*Source passage*:
For what it's worth - this is how I solved it.

This gives a ripple of 3.18V - and an average capacitor voltage of 30.96V.

Calculating an exponential discharge is gives a slightly more accurate result, but I think your calculation suffers a greater error because you have assumed that the discharge begins at Vmax. It actually begins a little later than that. The initial slope of the discharge line has to be tangent to the sine wave, and that point is later than Vmax.

See the attached analysis, done by Jim Thompson. He assumes a linear discharge, which is close to the truth for the given time constant.

 

I see one problem, that these calculations don't take into account the
transformer parasitic parameters.
Especially the secondary voltage strongly depend on a load current and transformer "stiffness".
And voltage losses in a rectifier diodes can reach 1V for a diode or even more.
And that's why this simple calculations ( U=(I*t/C) ) are good enough for a practical point of view.

 

I think your calculation suffers a greater error because you have assumed that the discharge begins at Vmax. It actually begins a little later than that. The initial slope of the discharge line has to be tangent to the sine wave, and that point is later than Vmax.

that's only true to the extent that there is some form of (material) resistance so the cap isn't fully charged at the peak, or the discharge of the capacitor is significant.

I cannot quantify the difference but I would venture to say that it is minor.

 

I see one problem, that these calculations don't take into account the
transformer parasitic parameters.

because they are unknown here and they are tough to factor in and they are not likely to have any material impact in this cussion.

And voltage losses in a rectifier diodes can reach 1V for a diode or even more.

yes but that's unlikely for a circuit that is draining an average current of 20ma, and peak current through the diode of 200ma. I would be surprised if the datasheet for any reasonably specified mains diode would be anywhere close to 1v Vfwd.

And that's why this simple calculations ( U=(I*t/C) ) are good enough for a practical point of view.

most of these types of discussion are for educational purposes and I think as long as we know how to get to a reasonably good answer, 99% of the time, that's good enough, .

in the end, tnk did get the most accurate answer.

 

that's only true to the extent that there is some form of (material) resistance so the cap isn't fully charged at the peak, or the discharge of the capacitor is significant.

Think about it. If the sine wave voltage is greater than the cap voltage would be if it were free to discharge starting at the peak of the sine wave, then the sine will hold up the cap voltage until the rate of decrease of the sine wave just equals the rate of decrease of the cap voltage due to the load.

*Task objective*: Can you write the next part of the forum thread on capacitor ripple in a rectifier circuit, picking up after its final sentence?

*Stored rows*:
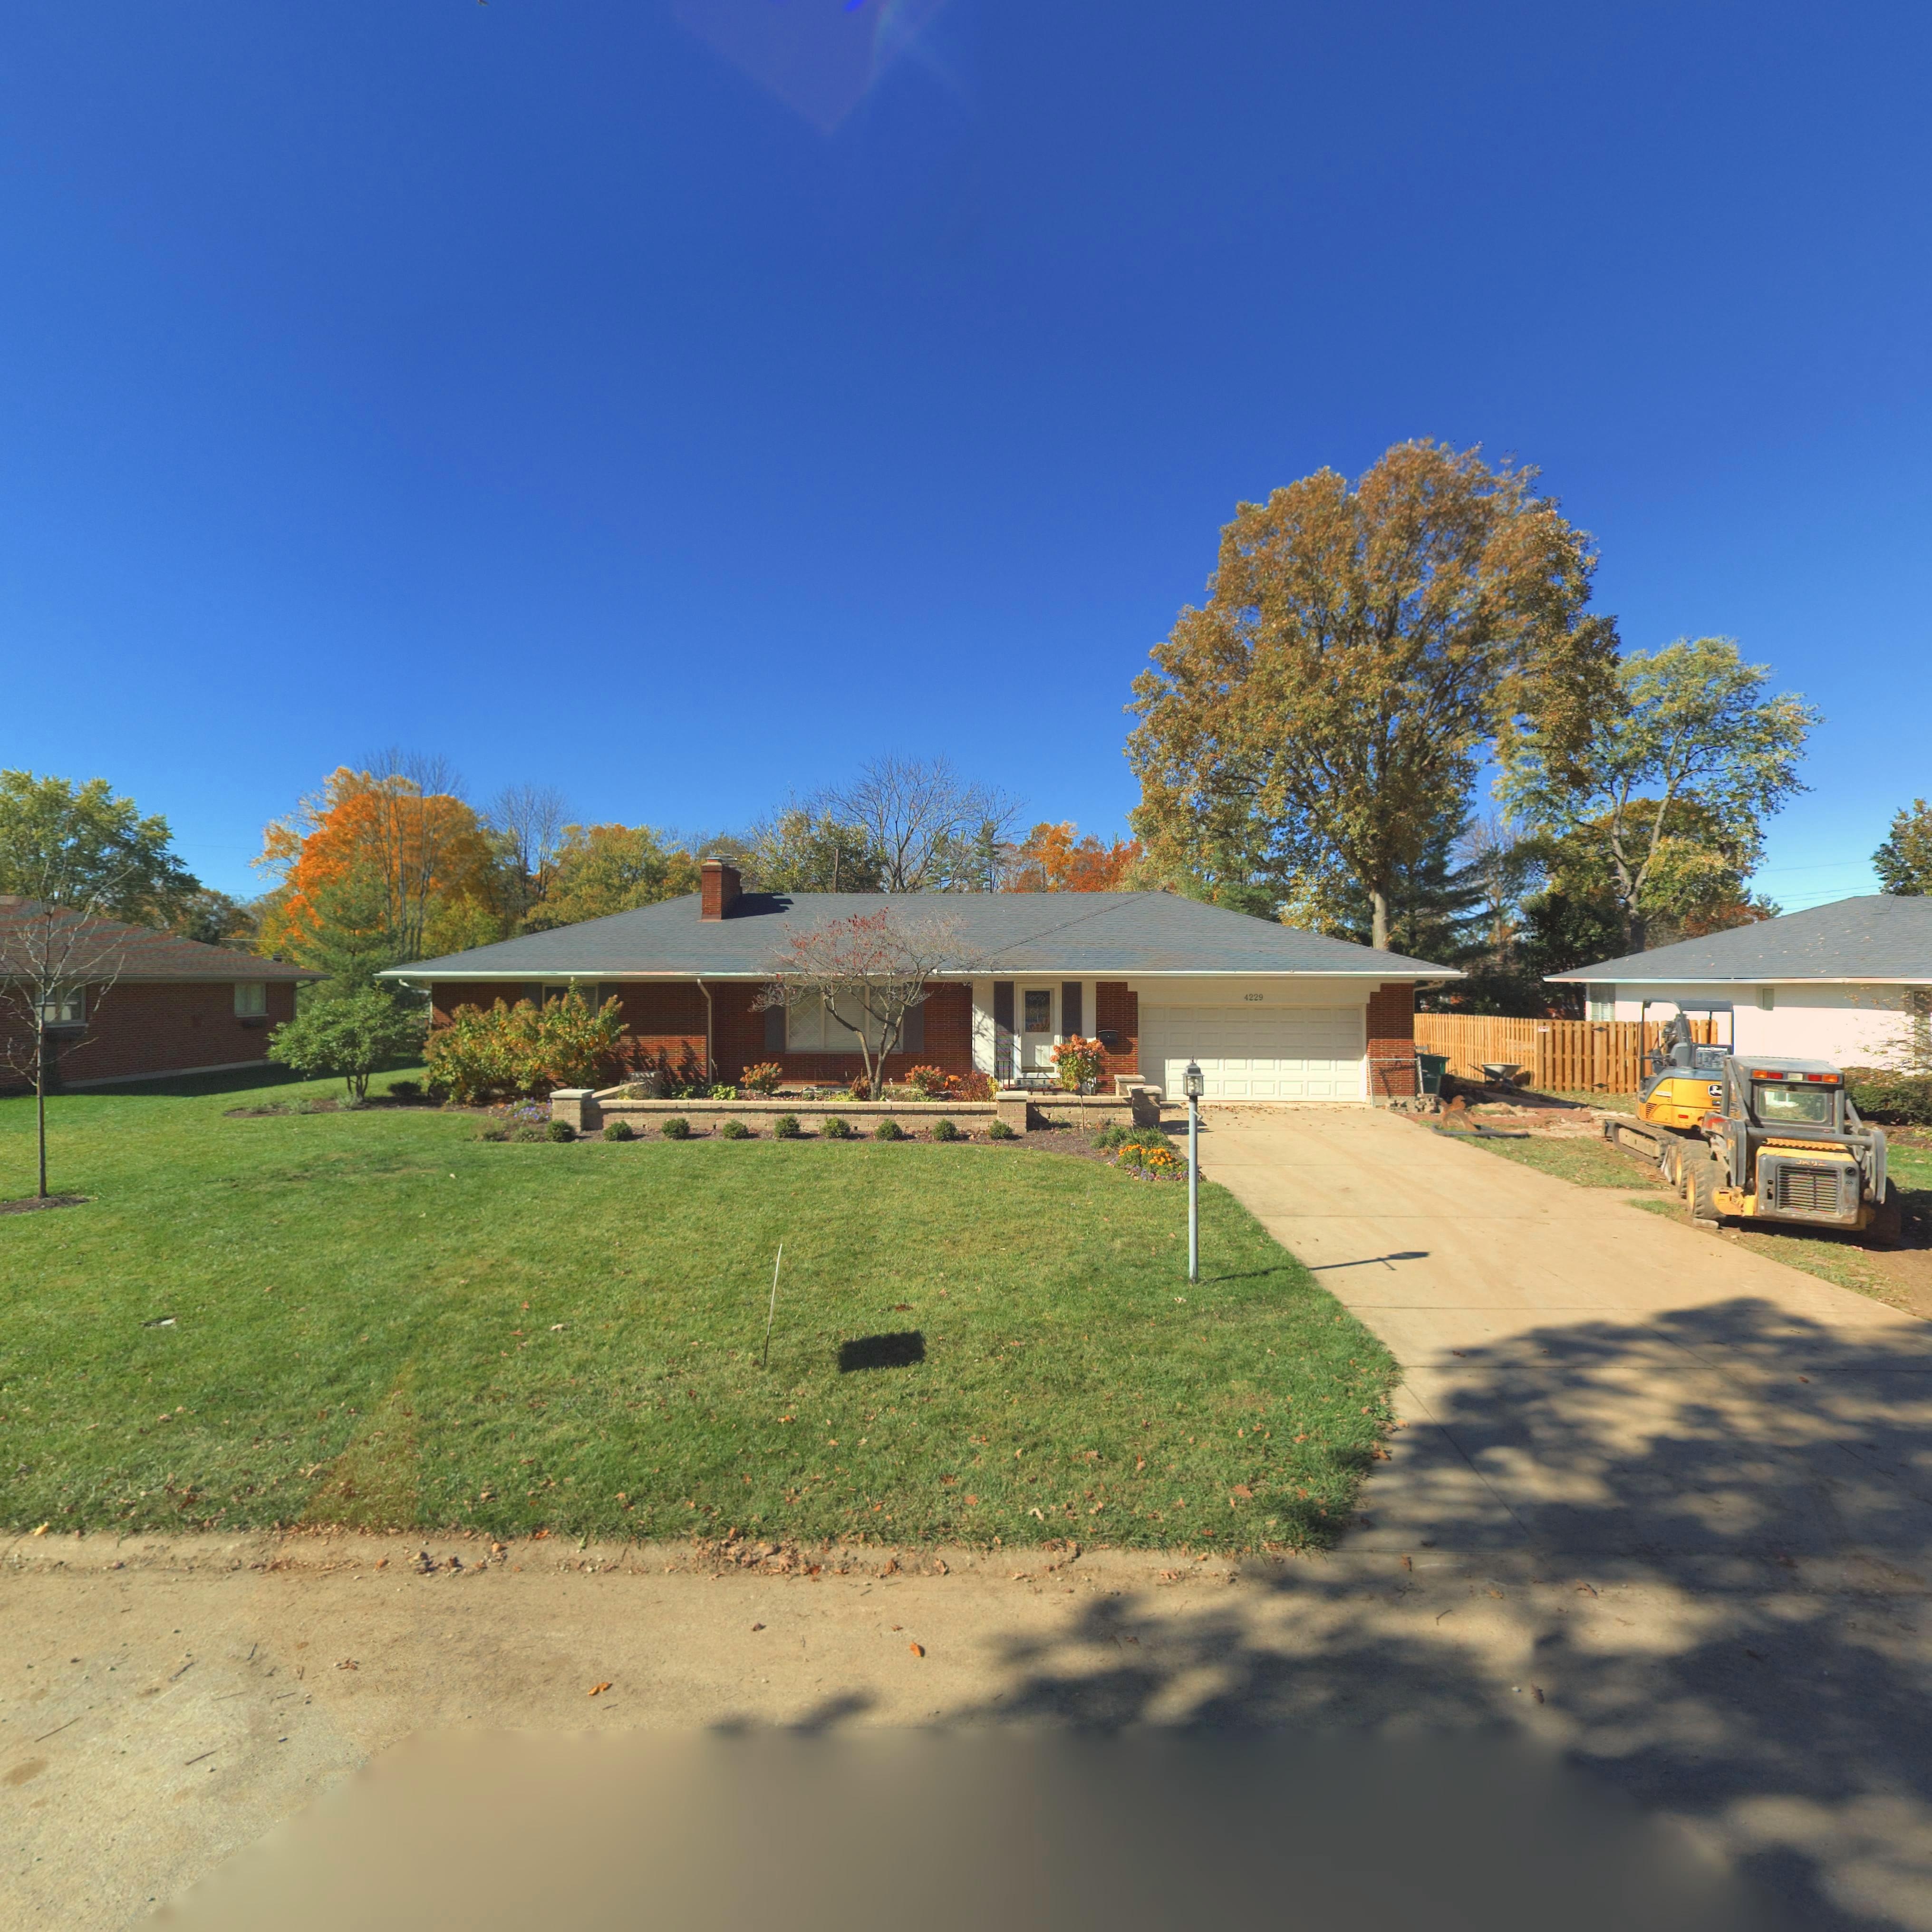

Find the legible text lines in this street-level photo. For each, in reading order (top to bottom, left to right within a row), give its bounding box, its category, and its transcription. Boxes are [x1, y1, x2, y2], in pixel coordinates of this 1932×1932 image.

[1244, 994, 1263, 1001] StreetNumber: 4229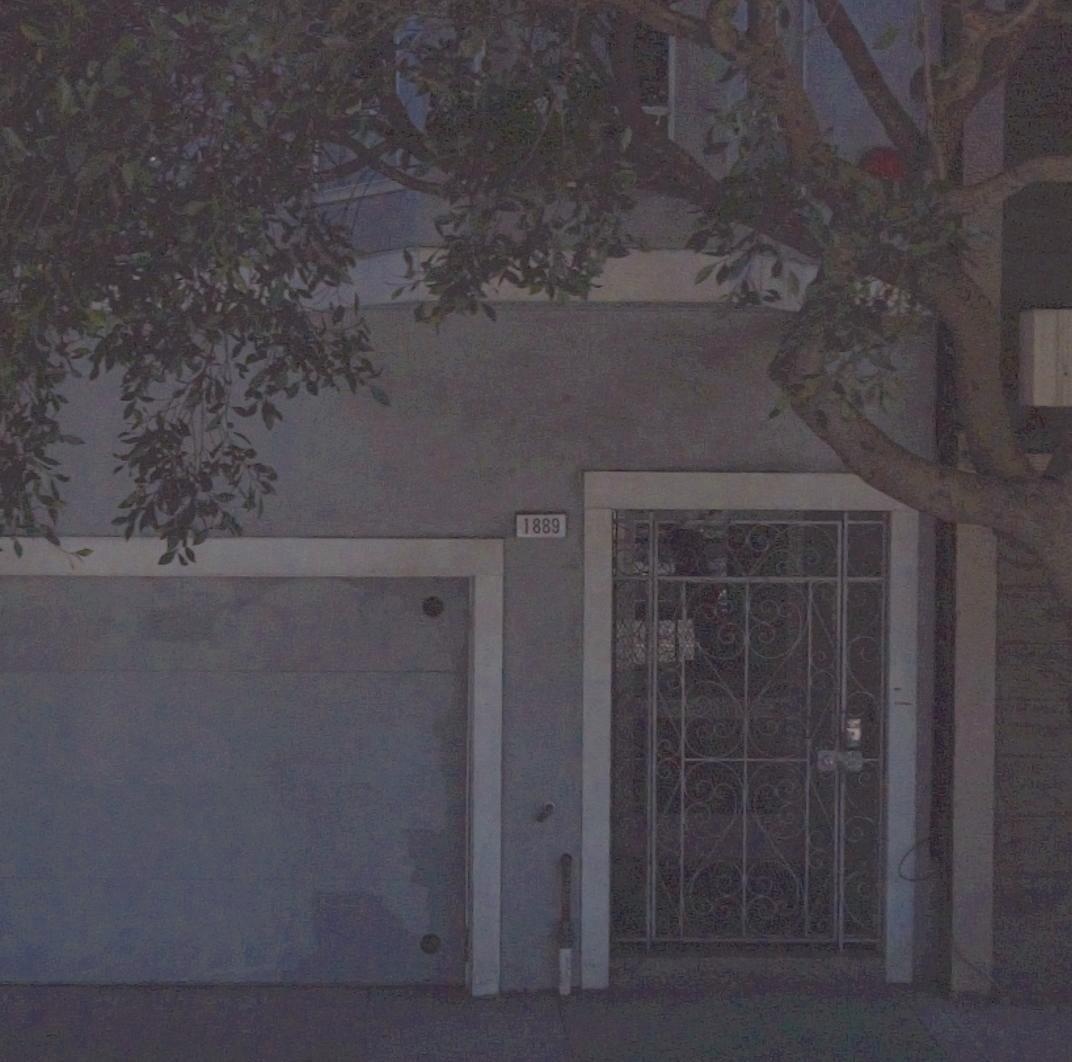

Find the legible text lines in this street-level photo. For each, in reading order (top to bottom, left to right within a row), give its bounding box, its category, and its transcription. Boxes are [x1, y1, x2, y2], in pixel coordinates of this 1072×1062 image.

[522, 515, 561, 536] StreetNumber: 1889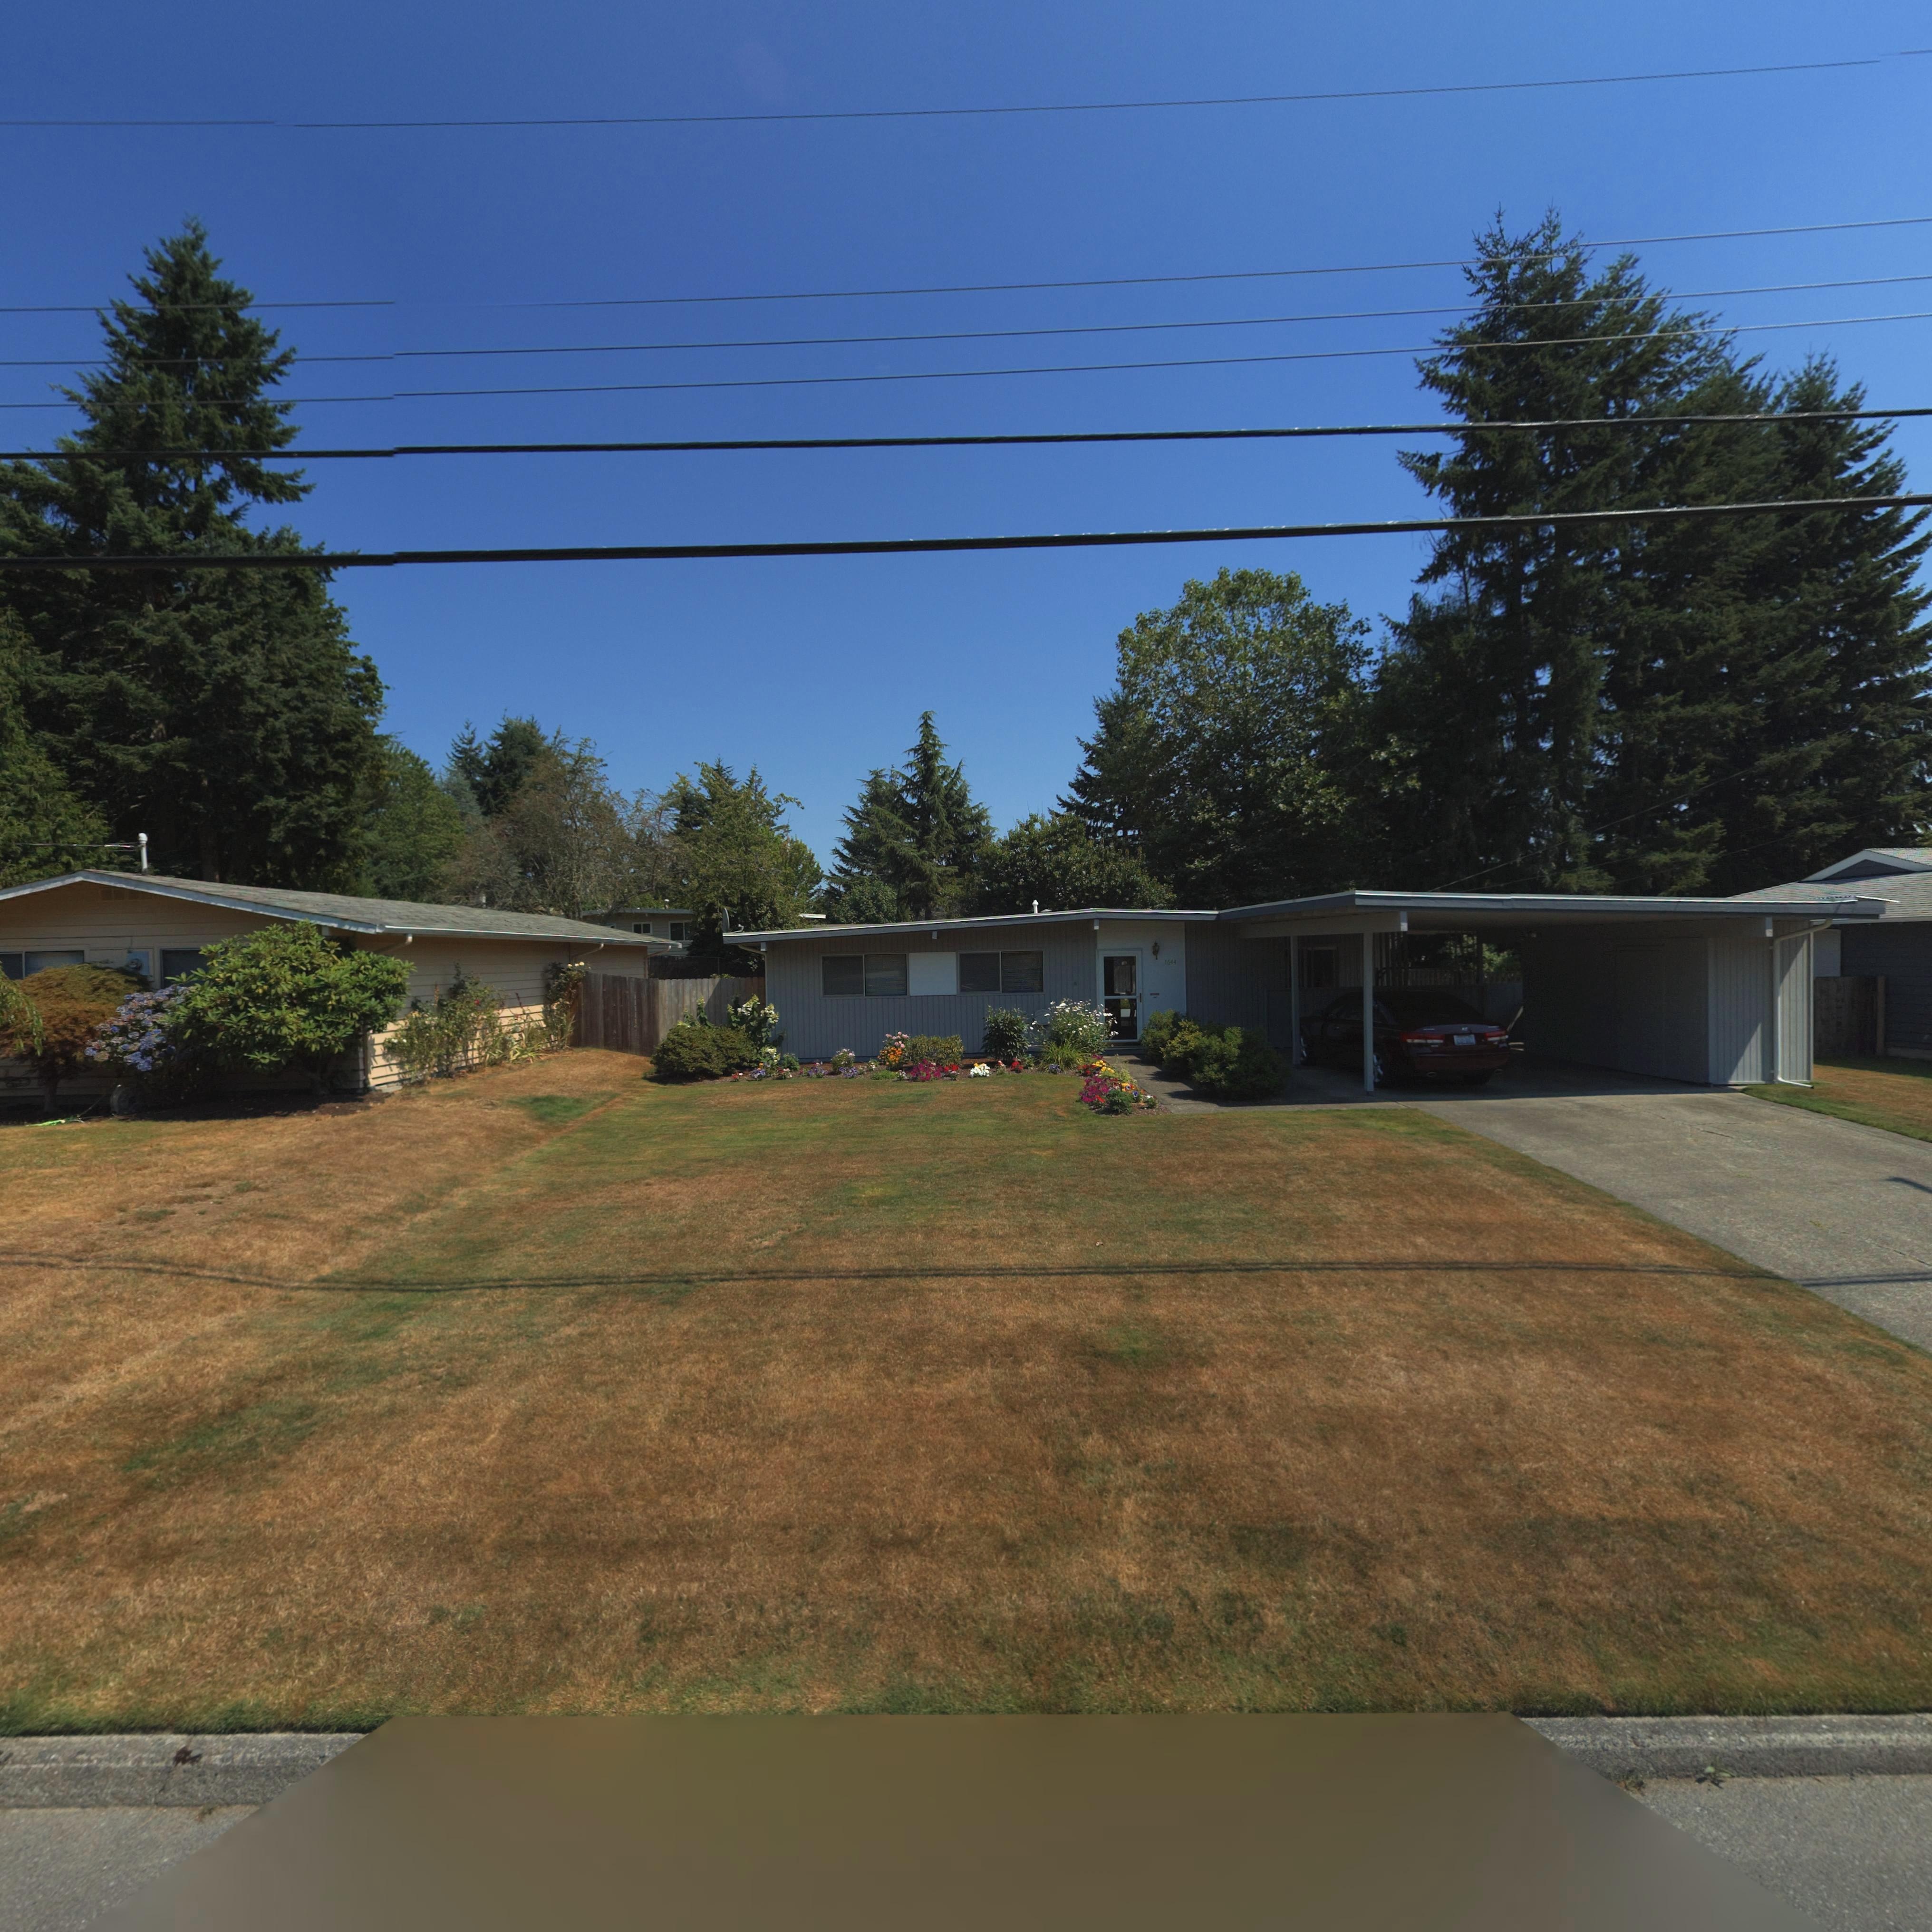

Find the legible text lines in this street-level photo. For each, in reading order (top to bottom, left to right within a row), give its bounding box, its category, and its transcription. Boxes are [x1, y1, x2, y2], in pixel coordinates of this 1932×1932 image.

[1164, 959, 1177, 966] StreetNumber: 1644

*Task response*:
Make the cap 5 uF and in simulation you can clearly see that the cap voltage is still following the input sine wave until about 1 millisecond after the sine wave peak.

See the attachment with input sine wave and cap voltage in the top plot and cap current in the bottom plot (the cap is 5 uF).

And, yes, the effect is minor. Also, the assumption that the discharge characteristic is not linear, but rather exponential, is a minor effect when the cap is 47 uF, but can clearly be seen when it's 5 uF.

 

Make the cap 5 uF and in simulation you can clearly see that the cap voltage is still following the input sine wave until about 1 millisecond after the sine wave peak.

that is correct. using a smaller cap, or introducing a ESR to the cap does the same thing: it accelerates its discharging, or slowing down its charging.

another way to say it is that the smaller / less perfect cap cannot hold the rail as well as a bigger / more perfect cap.

But end of the day, the dominating factor here is the rectified ac: regardless of how fast our tinny / imperfect cap discharges, the voltage across the cap will not be less than that of the rectified ac.

the assumption that the discharge characteristic is not linear, but rather exponential, is a minor effect when the cap is 47 uF, but can clearly be seen when it's 5 uF.

true as well. the larger the cap, the longer the time constant, and the more "linear" the discharging looks like in a given period of time.

 

But end of the day, the dominating factor here is the rectified ac: regardless of how fast our tinny / imperfect cap discharges, the voltage across the cap will not be less than that of the rectified ac.

You should say "...the peak voltage across the cap will not be less than that of the rectified ac." How fast or how long the cap discharges has an effect on the minimum voltage across the cap.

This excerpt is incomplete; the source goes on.